Girls with balls
The secret history of women’s football
Tim Tate, John Blake Publishing, 288 pages, hardback, £17.99
Boxing Day 1920, and 53,000 men, women and children pack inside Goodison Park, Liverpool. The crowds have come to watch two local rivals play a match for charity. But this is no ordinary charity fixture. Eleven of the players are international celebrities and their team is the biggest draw in British — and world — football.
Yet they are all full-time factory workers, and they are women. They are the ladies of Dick Kerr electrical works.
The male football establishment is terrified by them.
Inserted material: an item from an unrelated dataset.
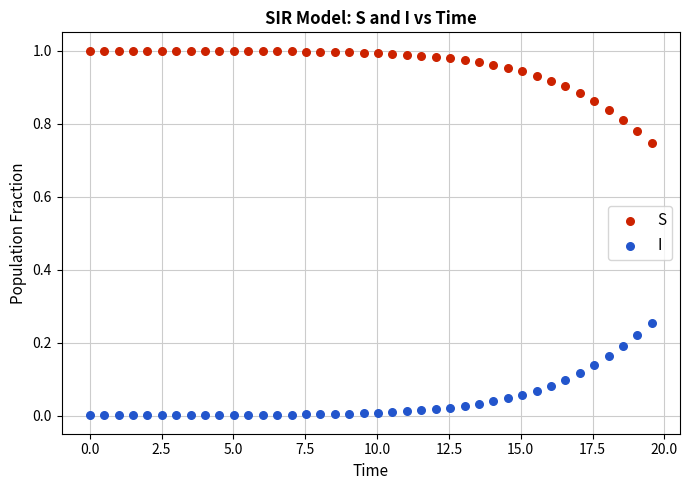

Which series reaches the maximum Y coordinate?

S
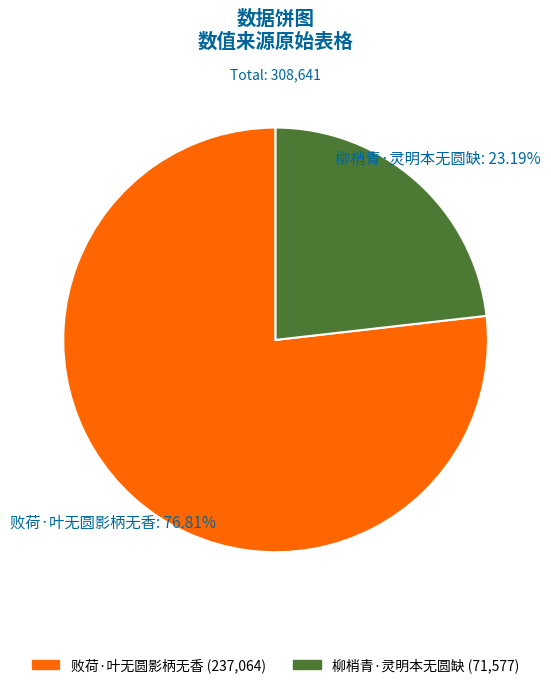

To the nearest percent, what is the average slice percentage?

50%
With men away fighting from 1914-1918, most of the workers in the factories of northern England were women — and many factories had a ladies’ football team.
By 1920, ladies football was a major spectator sport. But away from the cheering terraces, professional men’s football viewed the mass popularity of women’s soccer with increasing alarm.
On 5 December 1921, the Football Association met behind closed doors. After a brief debate, it unanimously passed an urgent resolution: women’s football was banned from all professional football grounds.
Dick Kerr Ladies did not give in, playing their matches on parkland with thousands of spectators turning up to watch. But constant pressure from the FA meant that one by one, teams began to fold. It would take until 1971 for the FA to lift its ban.